**TASK DETAILS**
Line by line, set down the records below from the first line through the line containing "All answers are". Omit the pictures.

Dataset entries:
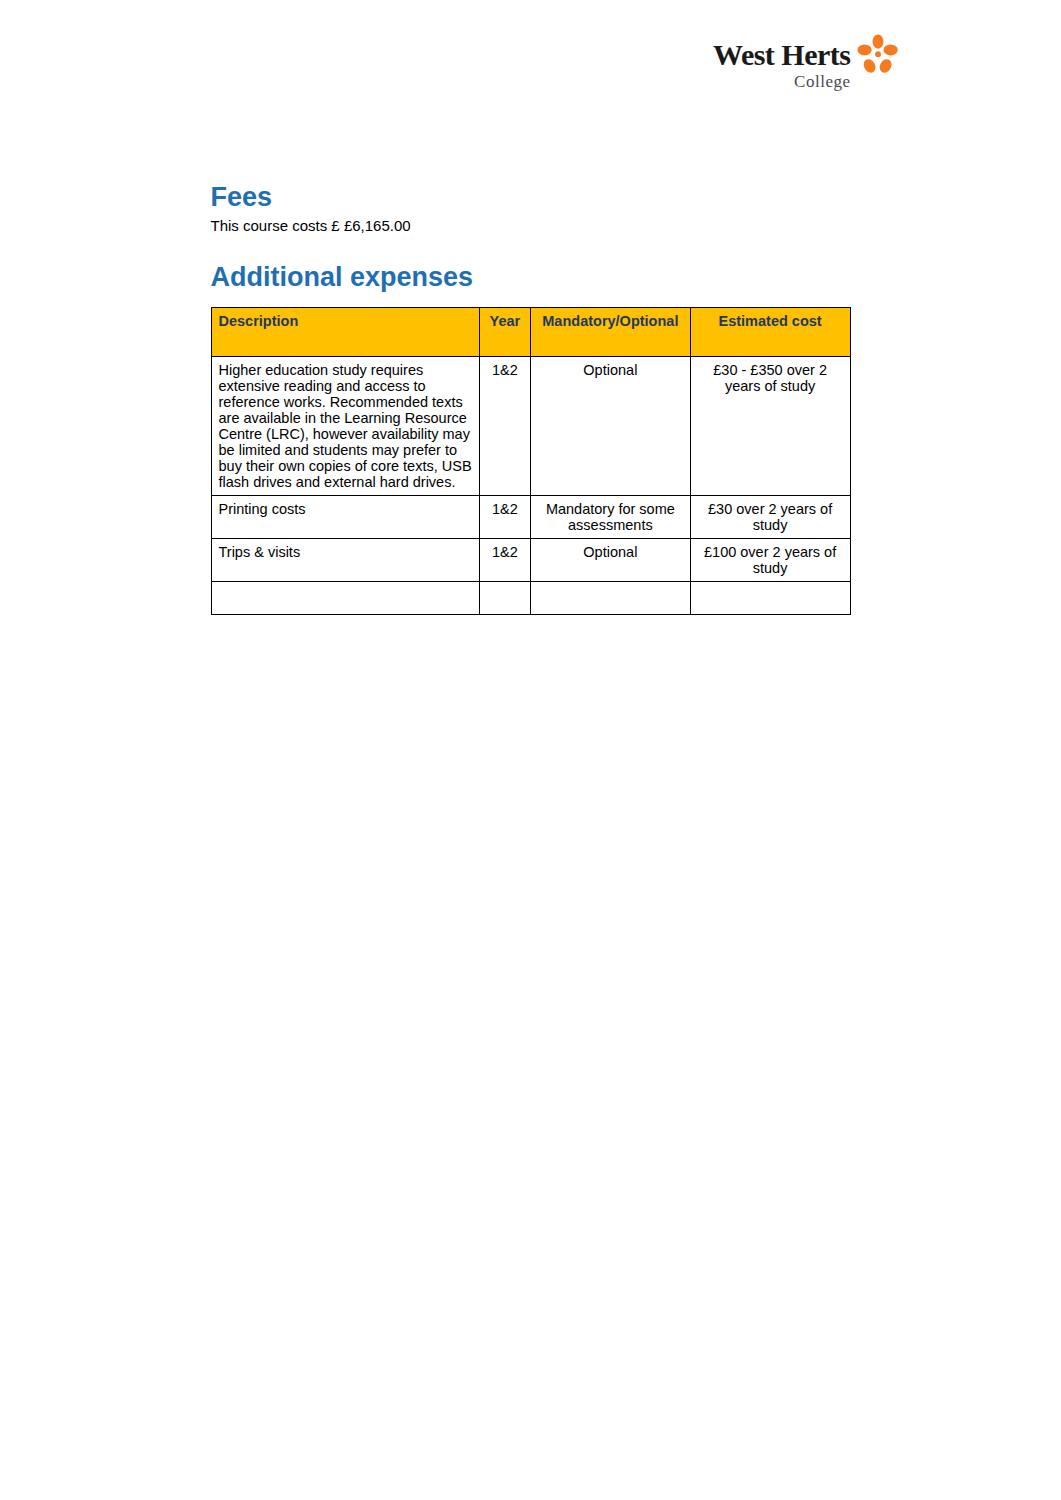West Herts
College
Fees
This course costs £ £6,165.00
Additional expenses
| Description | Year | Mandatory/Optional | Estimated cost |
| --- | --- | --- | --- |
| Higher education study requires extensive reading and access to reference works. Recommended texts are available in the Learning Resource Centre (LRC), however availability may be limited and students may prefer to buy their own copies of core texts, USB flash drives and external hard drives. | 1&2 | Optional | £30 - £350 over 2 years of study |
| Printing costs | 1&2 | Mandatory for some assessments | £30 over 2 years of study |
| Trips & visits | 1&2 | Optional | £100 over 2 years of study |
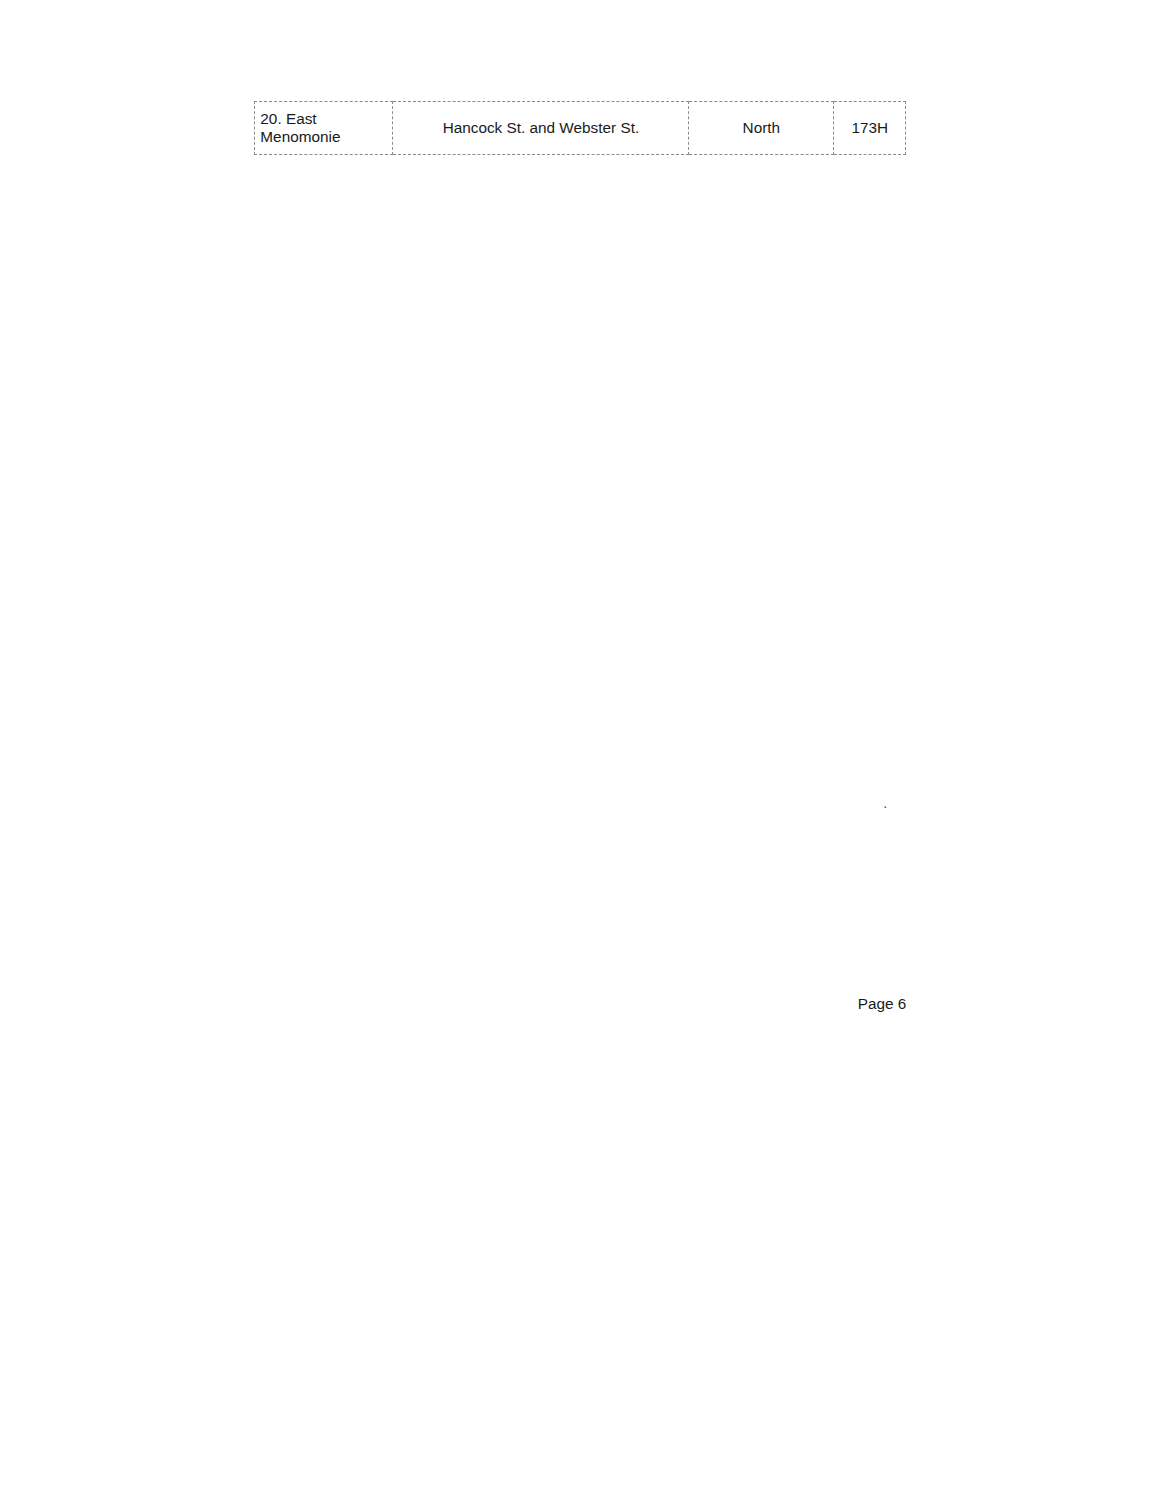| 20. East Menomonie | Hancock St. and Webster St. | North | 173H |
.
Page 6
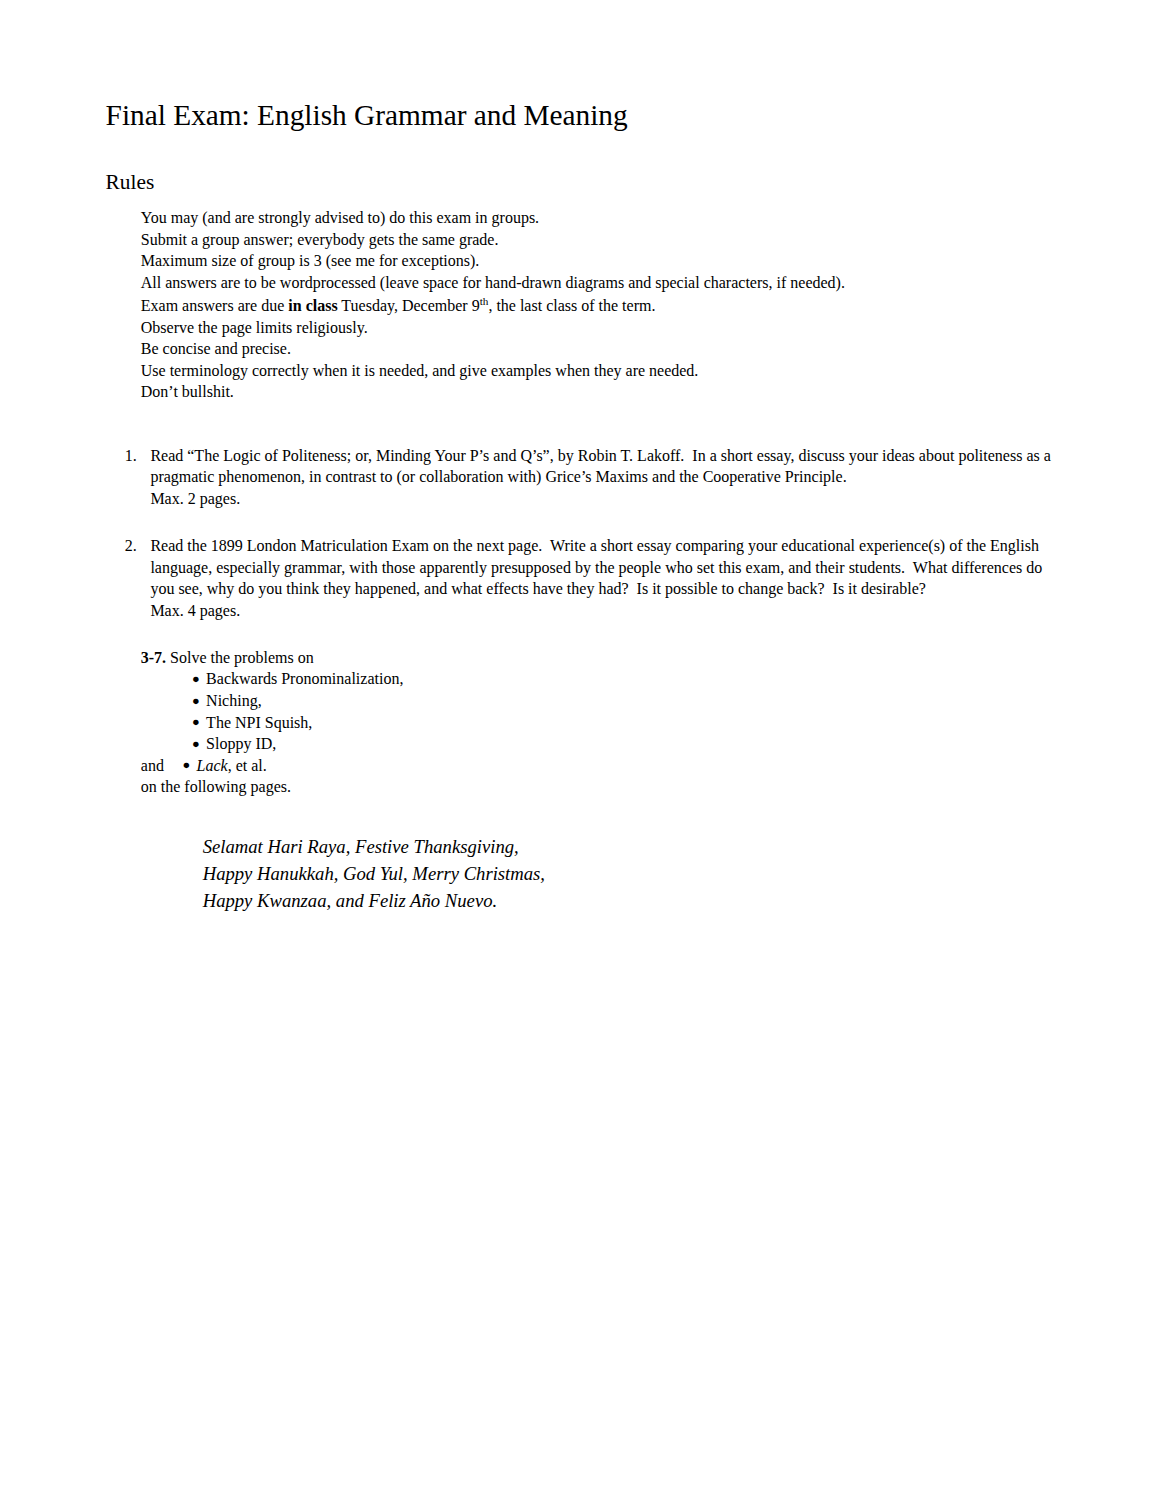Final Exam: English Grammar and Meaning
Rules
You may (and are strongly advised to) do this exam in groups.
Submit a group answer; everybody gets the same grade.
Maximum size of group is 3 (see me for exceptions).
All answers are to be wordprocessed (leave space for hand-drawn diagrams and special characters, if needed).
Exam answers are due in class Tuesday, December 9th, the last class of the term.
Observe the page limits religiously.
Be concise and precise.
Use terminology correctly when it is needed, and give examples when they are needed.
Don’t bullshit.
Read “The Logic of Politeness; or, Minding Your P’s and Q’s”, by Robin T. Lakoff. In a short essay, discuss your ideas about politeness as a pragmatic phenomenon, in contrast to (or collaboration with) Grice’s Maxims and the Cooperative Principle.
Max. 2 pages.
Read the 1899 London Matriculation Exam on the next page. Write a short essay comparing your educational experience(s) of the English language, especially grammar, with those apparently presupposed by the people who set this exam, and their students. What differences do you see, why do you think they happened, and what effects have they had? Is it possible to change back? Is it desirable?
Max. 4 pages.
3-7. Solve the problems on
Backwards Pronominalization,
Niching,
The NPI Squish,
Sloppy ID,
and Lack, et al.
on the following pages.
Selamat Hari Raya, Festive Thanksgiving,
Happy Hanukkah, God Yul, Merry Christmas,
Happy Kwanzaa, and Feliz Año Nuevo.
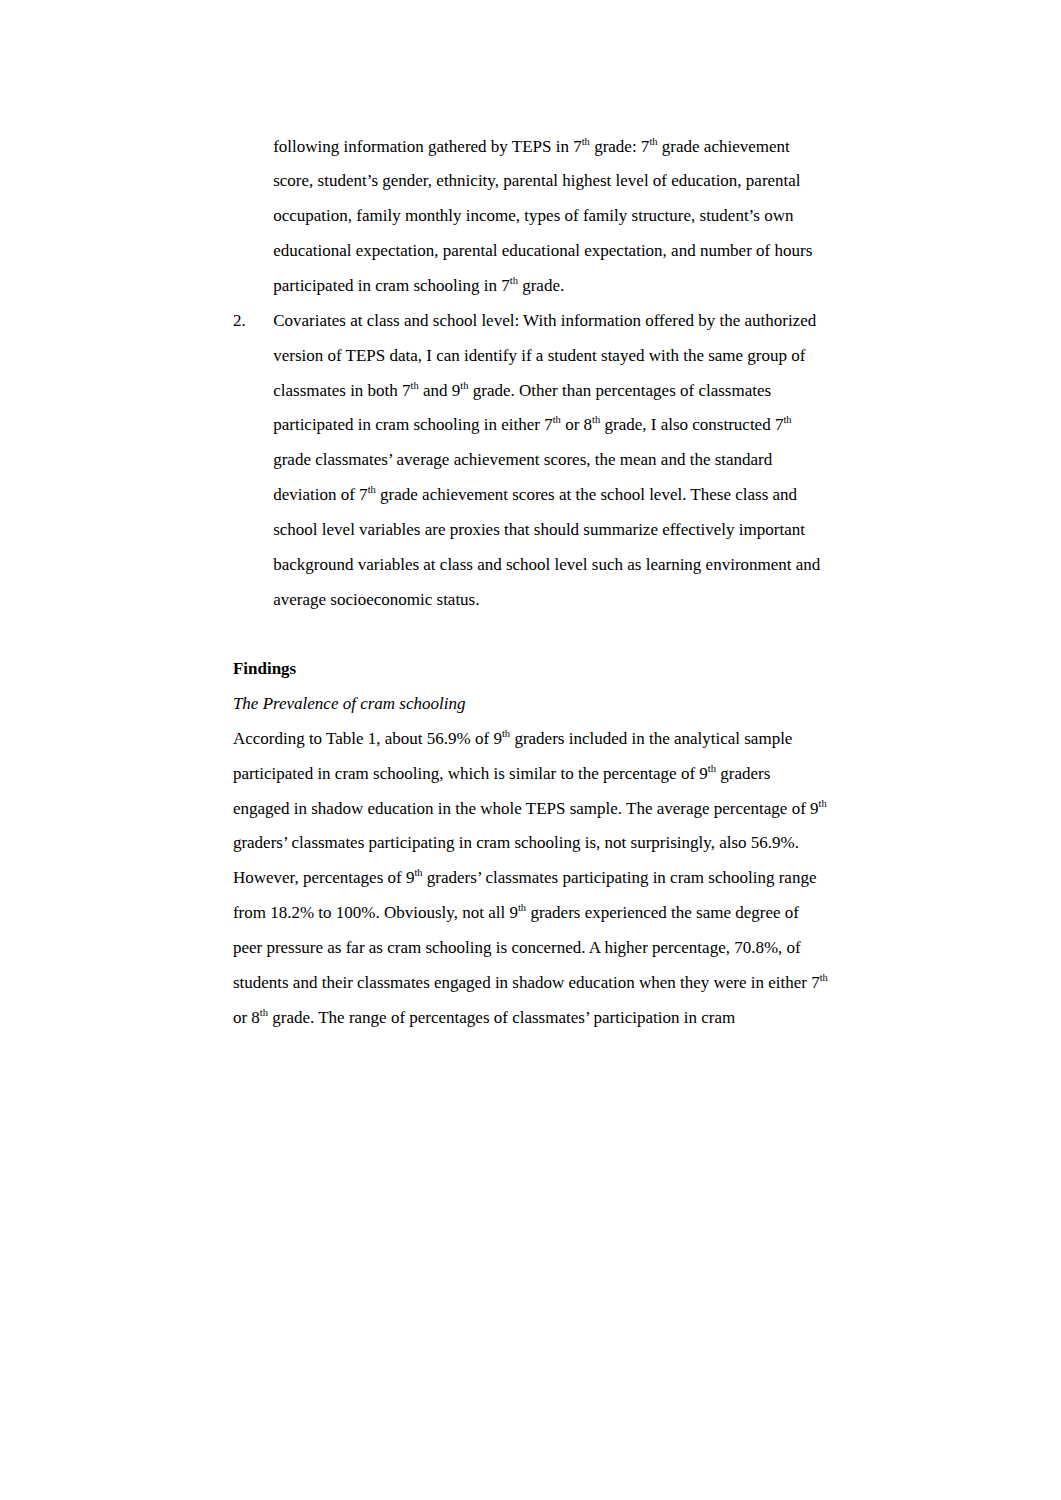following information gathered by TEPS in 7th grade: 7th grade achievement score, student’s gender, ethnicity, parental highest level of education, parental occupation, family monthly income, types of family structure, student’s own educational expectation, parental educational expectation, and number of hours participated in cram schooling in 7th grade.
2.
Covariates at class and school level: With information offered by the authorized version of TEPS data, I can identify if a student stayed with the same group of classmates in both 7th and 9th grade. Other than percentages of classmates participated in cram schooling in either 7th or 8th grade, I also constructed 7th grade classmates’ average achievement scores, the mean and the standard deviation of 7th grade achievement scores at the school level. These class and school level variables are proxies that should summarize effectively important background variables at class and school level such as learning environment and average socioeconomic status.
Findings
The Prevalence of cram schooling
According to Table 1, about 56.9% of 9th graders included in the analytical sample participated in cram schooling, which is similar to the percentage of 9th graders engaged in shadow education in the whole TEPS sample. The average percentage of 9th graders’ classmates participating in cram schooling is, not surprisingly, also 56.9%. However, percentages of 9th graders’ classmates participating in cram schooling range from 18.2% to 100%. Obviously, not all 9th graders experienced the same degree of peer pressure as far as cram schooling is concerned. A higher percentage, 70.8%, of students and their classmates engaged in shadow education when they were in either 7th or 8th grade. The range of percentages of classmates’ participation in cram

**RESULT FOR THIS TASK**
West Herts
College
Fees
This course costs £ £6,165.00
Additional expenses
| Description | Year | Mandatory/Optional | Estimated cost |
| --- | --- | --- | --- |
| Higher education study requires extensive reading and access to reference works. Recommended texts are available in the Learning Resource Centre (LRC), however availability may be limited and students may prefer to buy their own copies of core texts, USB flash drives and external hard drives. | 1&2 | Optional | £30 - £350 over 2 years of study |
| Printing costs | 1&2 | Mandatory for some assessments | £30 over 2 years of study |
| Trips & visits | 1&2 | Optional | £100 over 2 years of study |
| 20. East Menomonie | Hancock St. and Webster St. | North | 173H |
.
Page 6
Final Exam: English Grammar and Meaning
Rules
You may (and are strongly advised to) do this exam in groups.
Submit a group answer; everybody gets the same grade.
Maximum size of group is 3 (see me for exceptions).
All answers are to be wordprocessed (leave space for hand-drawn diagrams and special characters, if needed).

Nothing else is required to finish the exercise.